Et pensé par lui-même, nuancé pour lui-même. “Demain sera bien”, par rapport à “Tonight will be fine”, est plus lumineux et moins coquin, a sunday kind of love.

Il y a moins de deux ans est enfin sortie la première bio de Graeme Allwright, par Jacques Vassal,

après une très belle série d’interviews sur France Culture : “La vie de Graeme Allwright est faite de départs. …”
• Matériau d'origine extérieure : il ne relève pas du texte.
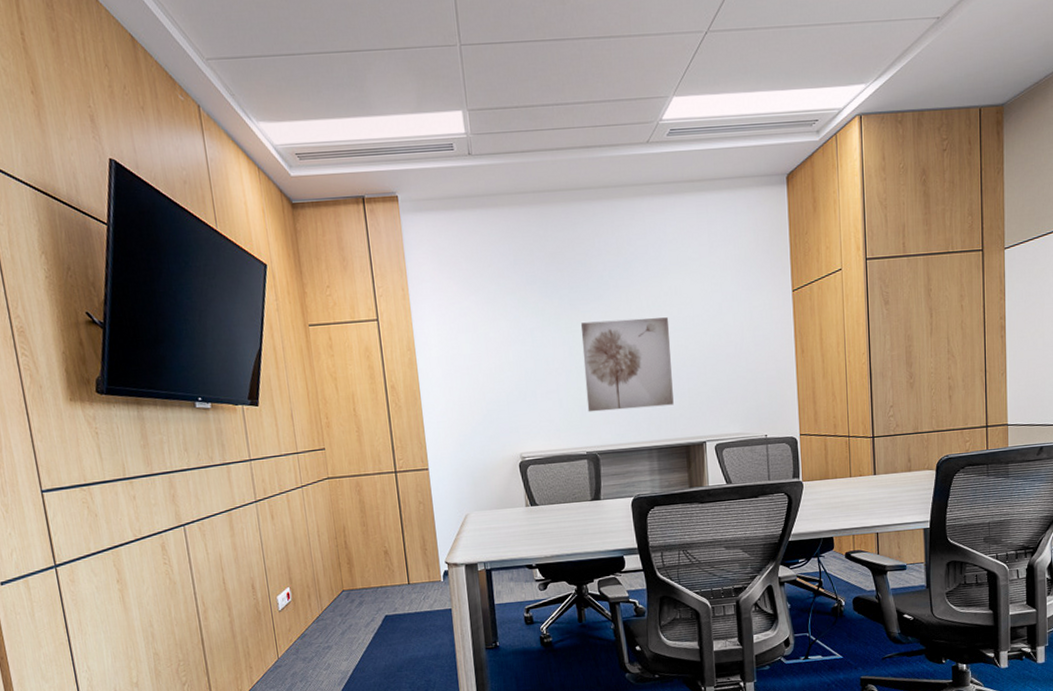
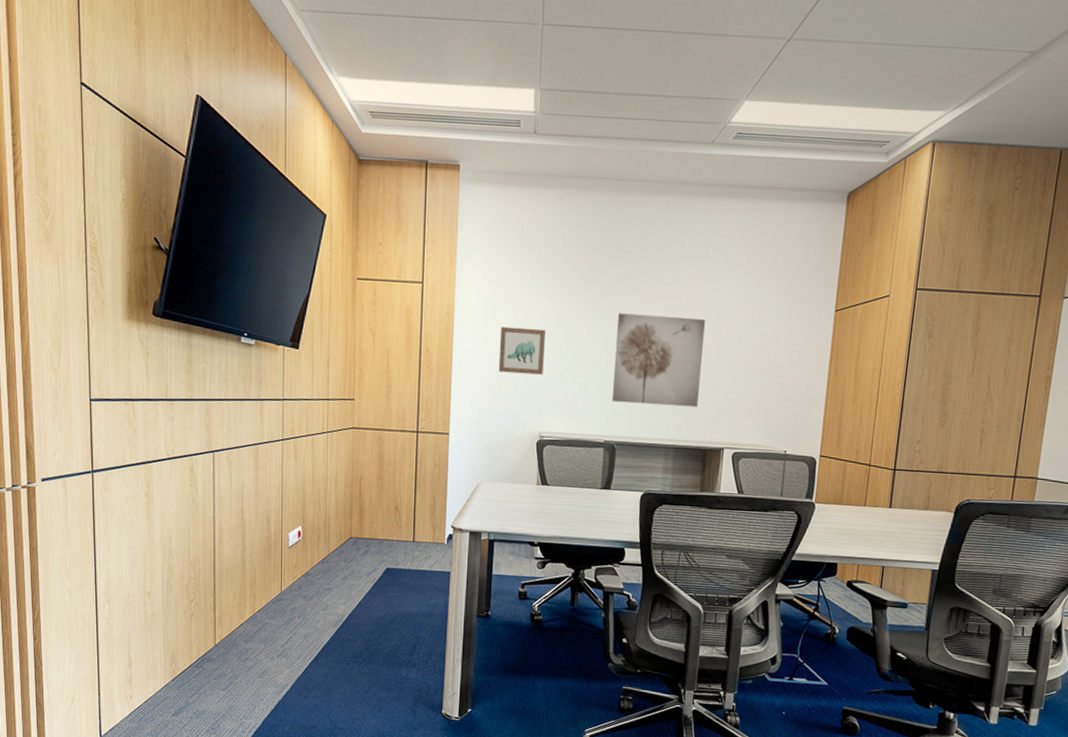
wall art: none [464,349,515,399] -> present [498,326,545,375]

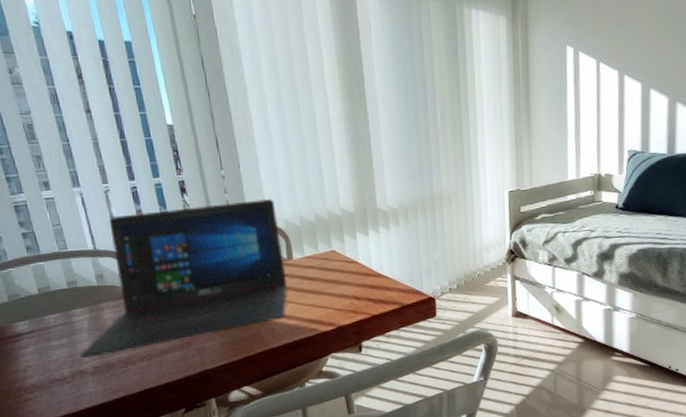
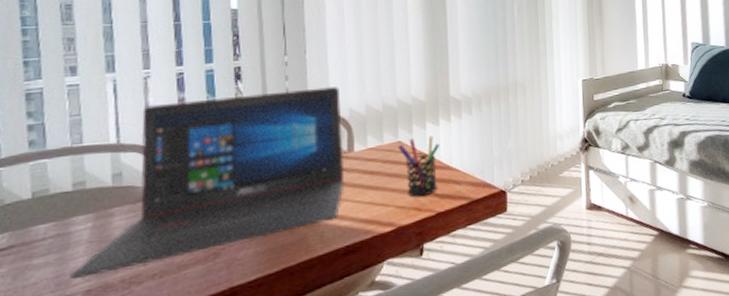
pen holder: none [332,245,371,302] -> present [397,135,441,198]

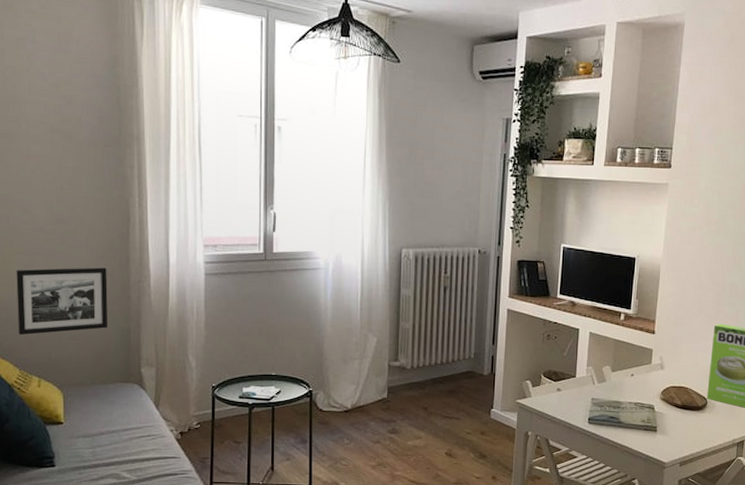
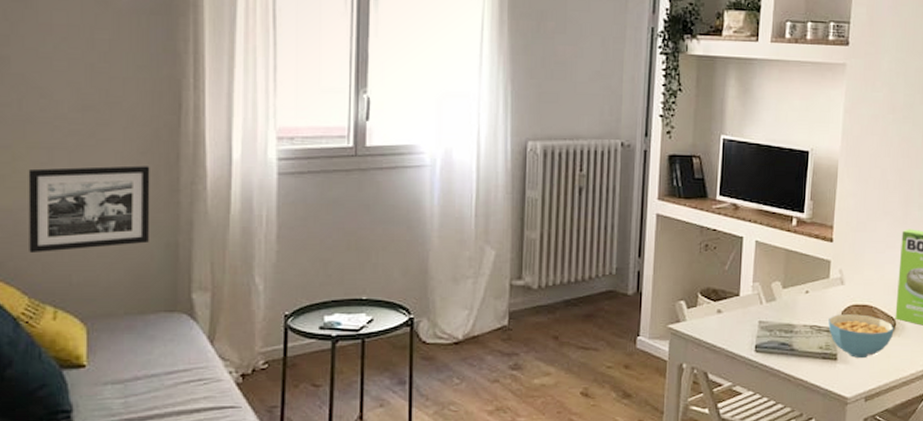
cereal bowl: none [650,394,706,430] -> present [828,314,894,358]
C’est seulement alors que j’ai commencé à comprendre le clown angoissé de Bobino et son autodérision ; le ratage répété d’une carrière aussi chaotique que sa vie de famille ; Christophe mis au volant à 13 ans sur la route de Prague. Bref, la bipolarité version dure.

Allwright a sans doute, comme Cohen, accompagné et soigné beaucoup de monde, dont l’ado perturbé que j’étais, mais à quel prix. C’est Cabrel qui sait :

Viens, change de docteur, viens, j’en connais un meilleur
Il arrache sa vie et te soigne avec ça

Et la voix s’en est allée, assez tard, et la mémoire.

Il n’est resté aux fans que d’attendre la fin.

Où d’un coup l’homme rajeunit et entre dans son éternité.

J’oubliais. Apple Music m’a permis de découvrir, en quatre heures de route l’an dernier, des chansons qui m’avaient échappé. J’en ai fait une playlist “Graeme Allwright Découvertes” :

Quand je meurs, alléluia, tout à l’heure
J’ m’envolerai, volerai

Note

[1] Marianne Faithfull l’a mieux dit quelque part.